*** PASSAGE TO READ ***
An intelligence official for the Libyan rebels during the uprising last year against Muammar Qaddafi has alleged to the Telegraph that Syrian dictator Bashar al-Assad turned over to French intelligence Qaddafi’s satellite telephone number. They were able to use it to pinpoint his location in Sirte, and to arrange for his capture.

Then French president Nicolas Sarkozy had been an early hawk on Syria, proposing humanitarian zones and direct intervention there. Al-Assad extracted a promise from the French government, it is alleged, to back off its interventionist plans in Syria, in return for Qaddafi’s phone number. Sarkozy had entered into the NATO mission in Libya in part as a quest to raise his polling numbers in France, and so he needed a quick victory. Some have also alleged that he wanted to cover up Qaddafi’s illegal contributions to Sarkozy’s political campaign. (Allegations of illegal campaign contributions from African dictators dogged Sarkozy; I don’t know if they have anything to them).
*** EXCERPTED RECORDS ***
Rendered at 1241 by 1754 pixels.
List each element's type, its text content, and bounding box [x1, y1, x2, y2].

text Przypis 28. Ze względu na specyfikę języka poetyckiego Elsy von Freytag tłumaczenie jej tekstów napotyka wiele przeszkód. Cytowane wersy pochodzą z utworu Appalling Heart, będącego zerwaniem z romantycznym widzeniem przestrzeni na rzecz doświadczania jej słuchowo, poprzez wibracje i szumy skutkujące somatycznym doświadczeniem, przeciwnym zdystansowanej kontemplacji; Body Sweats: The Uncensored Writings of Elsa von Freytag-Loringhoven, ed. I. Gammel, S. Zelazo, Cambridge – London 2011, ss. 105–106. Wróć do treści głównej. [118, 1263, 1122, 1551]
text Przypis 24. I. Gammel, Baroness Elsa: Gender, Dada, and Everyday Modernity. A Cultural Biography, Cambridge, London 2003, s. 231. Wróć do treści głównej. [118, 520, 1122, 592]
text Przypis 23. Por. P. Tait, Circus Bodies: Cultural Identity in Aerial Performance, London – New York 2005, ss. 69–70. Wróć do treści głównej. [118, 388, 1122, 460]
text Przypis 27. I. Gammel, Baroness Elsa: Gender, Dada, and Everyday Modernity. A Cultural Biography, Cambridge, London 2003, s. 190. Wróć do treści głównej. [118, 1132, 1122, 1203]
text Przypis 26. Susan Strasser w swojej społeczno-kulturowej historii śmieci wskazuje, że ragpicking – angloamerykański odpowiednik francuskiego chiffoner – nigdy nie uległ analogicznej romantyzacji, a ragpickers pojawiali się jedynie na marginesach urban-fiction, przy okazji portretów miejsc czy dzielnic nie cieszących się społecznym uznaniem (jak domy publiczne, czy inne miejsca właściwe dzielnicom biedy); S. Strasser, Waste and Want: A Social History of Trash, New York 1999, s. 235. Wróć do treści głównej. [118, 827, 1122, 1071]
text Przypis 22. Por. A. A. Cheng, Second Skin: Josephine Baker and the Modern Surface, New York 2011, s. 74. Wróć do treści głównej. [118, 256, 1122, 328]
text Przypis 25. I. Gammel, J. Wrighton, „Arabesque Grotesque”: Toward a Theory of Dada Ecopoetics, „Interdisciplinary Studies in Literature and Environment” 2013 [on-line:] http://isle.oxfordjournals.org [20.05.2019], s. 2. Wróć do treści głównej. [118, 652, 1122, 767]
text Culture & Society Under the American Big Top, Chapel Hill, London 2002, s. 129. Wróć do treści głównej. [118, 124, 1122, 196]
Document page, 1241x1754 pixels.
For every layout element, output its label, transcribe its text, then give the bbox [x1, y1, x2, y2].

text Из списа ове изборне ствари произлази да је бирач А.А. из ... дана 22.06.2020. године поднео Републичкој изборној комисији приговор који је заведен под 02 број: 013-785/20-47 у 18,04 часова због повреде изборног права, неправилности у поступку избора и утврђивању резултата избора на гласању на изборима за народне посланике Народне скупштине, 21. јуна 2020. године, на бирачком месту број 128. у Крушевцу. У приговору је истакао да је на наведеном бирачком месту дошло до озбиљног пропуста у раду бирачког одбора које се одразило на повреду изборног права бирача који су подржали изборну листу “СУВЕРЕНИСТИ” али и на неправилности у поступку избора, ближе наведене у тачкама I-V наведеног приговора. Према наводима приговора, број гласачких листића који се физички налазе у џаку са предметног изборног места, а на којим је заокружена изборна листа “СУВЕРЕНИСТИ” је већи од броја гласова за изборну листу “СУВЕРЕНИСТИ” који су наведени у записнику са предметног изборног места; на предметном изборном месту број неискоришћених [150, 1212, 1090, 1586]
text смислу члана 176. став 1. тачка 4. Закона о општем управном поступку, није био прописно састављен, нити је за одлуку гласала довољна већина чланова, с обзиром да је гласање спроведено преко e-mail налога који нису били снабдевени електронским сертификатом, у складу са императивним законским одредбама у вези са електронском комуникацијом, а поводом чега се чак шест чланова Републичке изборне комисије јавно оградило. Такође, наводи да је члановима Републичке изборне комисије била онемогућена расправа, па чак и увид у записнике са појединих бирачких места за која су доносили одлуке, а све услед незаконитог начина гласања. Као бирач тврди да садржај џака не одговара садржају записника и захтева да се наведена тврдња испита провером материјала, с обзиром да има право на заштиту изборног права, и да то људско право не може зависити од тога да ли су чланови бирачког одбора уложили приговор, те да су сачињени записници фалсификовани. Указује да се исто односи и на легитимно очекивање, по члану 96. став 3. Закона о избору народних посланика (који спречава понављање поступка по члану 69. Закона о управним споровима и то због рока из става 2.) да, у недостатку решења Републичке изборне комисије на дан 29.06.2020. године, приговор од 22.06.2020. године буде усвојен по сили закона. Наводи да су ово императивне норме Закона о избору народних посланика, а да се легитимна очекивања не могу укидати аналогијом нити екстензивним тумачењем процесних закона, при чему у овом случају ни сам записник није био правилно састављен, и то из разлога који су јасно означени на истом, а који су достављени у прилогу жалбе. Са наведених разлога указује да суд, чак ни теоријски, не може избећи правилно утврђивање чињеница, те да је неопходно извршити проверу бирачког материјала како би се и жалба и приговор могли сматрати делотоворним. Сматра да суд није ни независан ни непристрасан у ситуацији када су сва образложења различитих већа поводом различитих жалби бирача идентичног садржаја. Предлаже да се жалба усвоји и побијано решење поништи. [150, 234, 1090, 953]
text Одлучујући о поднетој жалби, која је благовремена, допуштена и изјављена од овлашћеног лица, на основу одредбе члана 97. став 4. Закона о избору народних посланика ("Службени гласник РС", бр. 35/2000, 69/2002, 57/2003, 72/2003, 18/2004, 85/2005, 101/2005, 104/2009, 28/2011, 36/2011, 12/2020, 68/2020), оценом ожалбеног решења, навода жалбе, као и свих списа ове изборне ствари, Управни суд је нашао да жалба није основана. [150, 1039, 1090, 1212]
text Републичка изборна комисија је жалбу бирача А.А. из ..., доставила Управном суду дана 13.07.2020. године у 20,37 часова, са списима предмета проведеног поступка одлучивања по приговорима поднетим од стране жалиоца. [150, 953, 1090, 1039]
***
■ TASK REQUIREMENTS:
1. Answer these questions from the passage about Qaddafi's capture, giving each answer on its own line with the matching letter:
(a) What did Bashar al-Assad allegedly turn over to French intelligence?
(b) In which city was Qaddafi's location pinpointed?
(c) What did al-Assad allegedly extract from the French government in return?
2. List every person named in the passage about Qaddafi's capture.

■ SOLUTIONS FOR EACH TASK:
1.
(a) Qaddafi's satellite telephone number.
(b) Sirte.
(c) A promise to back off its interventionist plans in Syria.

2.
Muammar Qaddafi
Bashar al-Assad
Nicolas Sarkozy